After her husband's death, Margaret remained in their Cheshire home for several years (she was there in the 1871 census, as well as the 1874 and 1876 directories). Circa 1877, she made a dramatic move, settling into a 10-room detached house at 9 Craven Gardens (sometimes written as 99 Uxbridge Road--the two addresses are the same house) in Ealing, about five miles west of Kensington Gardens, London. Her widowed sister Mary West Boehmer moved to Bayswater about the same time; another sister, Ada Maria Caroline West Gunning-Moore, and her husband Jack, a London barrister, had a large house in Kensington then, although they spent much time in Ireland, and later moved there permanently. Their half-sister Fanny West Broome lived nearby in Brixton, Surrey, with her husband, Richard, a civil engineer. And in 1886, Mary Boehmer's brother-in-law Charles chose to retire with his wife and their four children to a house within a mile of Margaret's residence. Family ties were always strong: Margaret and her sister Ada helped to raise their orphaned nieces Florence Hyllyard (illegitimate daughter of sister Susannah West; in 1899 Florrie married Clara's brother Ernest, who was her first cousin), and Alice Maria and Fanny Jane Bunn (daughters of their half-sister Jane West Bunn). Margaret also maintained contact with her youngest brother, Richard Preston West, who had immigrated to the U.S. in 1861. Sadly, their brother Harry West had died at sea in 1861 whilst serving aboard HMS Snake.

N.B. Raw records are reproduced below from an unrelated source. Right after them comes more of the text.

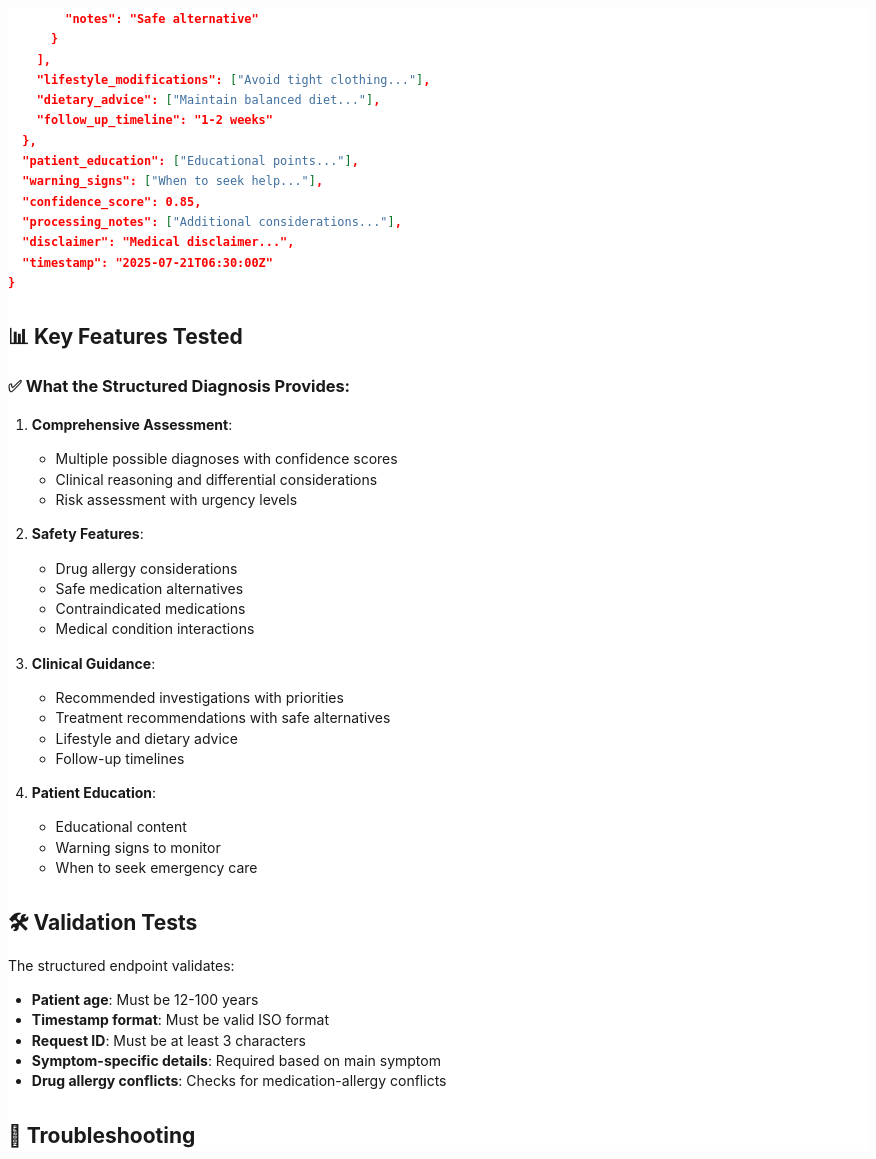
 ```json
        "notes": "Safe alternative"
      }
    ],
    "lifestyle_modifications": ["Avoid tight clothing..."],
    "dietary_advice": ["Maintain balanced diet..."],
    "follow_up_timeline": "1-2 weeks"
  },
  "patient_education": ["Educational points..."],
  "warning_signs": ["When to seek help..."],
  "confidence_score": 0.85,
  "processing_notes": ["Additional considerations..."],
  "disclaimer": "Medical disclaimer...",
  "timestamp": "2025-07-21T06:30:00Z"
}
```

## 📊 Key Features Tested

### ✅ What the Structured Diagnosis Provides:

1. **Comprehensive Assessment**:
   - Multiple possible diagnoses with confidence scores
   - Clinical reasoning and differential considerations
   - Risk assessment with urgency levels

2. **Safety Features**:
   - Drug allergy considerations
   - Safe medication alternatives
   - Contraindicated medications
   - Medical condition interactions

3. **Clinical Guidance**:
   - Recommended investigations with priorities
   - Treatment recommendations with safe alternatives
   - Lifestyle and dietary advice
   - Follow-up timelines

4. **Patient Education**:
   - Educational content
   - Warning signs to monitor
   - When to seek emergency care

## 🛠️ Validation Tests

The structured endpoint validates:
- **Patient age**: Must be 12-100 years
- **Timestamp format**: Must be valid ISO format
- **Request ID**: Must be at least 3 characters
- **Symptom-specific details**: Required based on main symptom
- **Drug allergy conflicts**: Checks for medication-allergy conflicts

## 🔧 Troubleshooting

When Clara Boehmer grew up, she married Nathaniel's son, Fred Miller. Their third and youngest child grew up to be Agatha Christie; Clara and Fred's eldest child, Margaret Frary Miller ("Madge"), was named for Margaret West Miller, who was one of her godmothers, and for Nathaniel (Frary was the surname of his mother's stepfather). While her parents and sister were in America December 1895-May 1896, Agatha lived with her great-aunt Margaret (who was also her step-grandmother). She remembered that her grandmother Mary Boehmer spent every Sunday in Ealing, along with Mary's sons, Ernest and Harry (and probably Harry's wife, Samina "Minnie" Macartney, whom he married in April 1890).

Margaret was always an important part of her niece Clara's family, who called her "Auntie-Grannie". She's described as a generous, energetic, and sociable woman who enjoyed playing rambunctious games with great-niece Agatha, hosting gossipy tea parties for her "Ealing cronies", growing roses, going to the theatre, writing endless letters, and shopping at the Army & Navy Stores, where her nephew Harry Miller Boehmer was Chief Clerk and later Assistant Secretary. Margaret loved to read and to give books; she was also a prolific knitter and crocheter. An efficient housekeeper, she earned lifelong loyalty from her cook Hannah Dyson, who remained with her for more than thirty years.

She had a shrewd, rather cynical side as well. Like Miss Jane Marple, Agatha tells us, Margaret "always expected the worst of everyone and everything, and [was], with almost frightening accuracy, usually proved right."

In her mid-80s, she moved to Torquay to live with Clara at Ashfield, Barton Road, and it was there that she died a few years later at age 90 from gallbladder disease. She is buried here with Clara, Madge, and her stepson, Fred Miller, who had become so attached to Margaret, he called her "Mother".
_____________________________________
*Henrietta Westmuckett West's maiden surname is the likely inspiration for a pen name used by her great-great-granddaughter Agatha Christie: Mary Westmacott.

**John Henry Mee and L.F. Salzmann. Bourne in the Past: Being a History of the Parish of Westbourne. Hove, Sussex, England: Cambridge's, 1913. Page 5.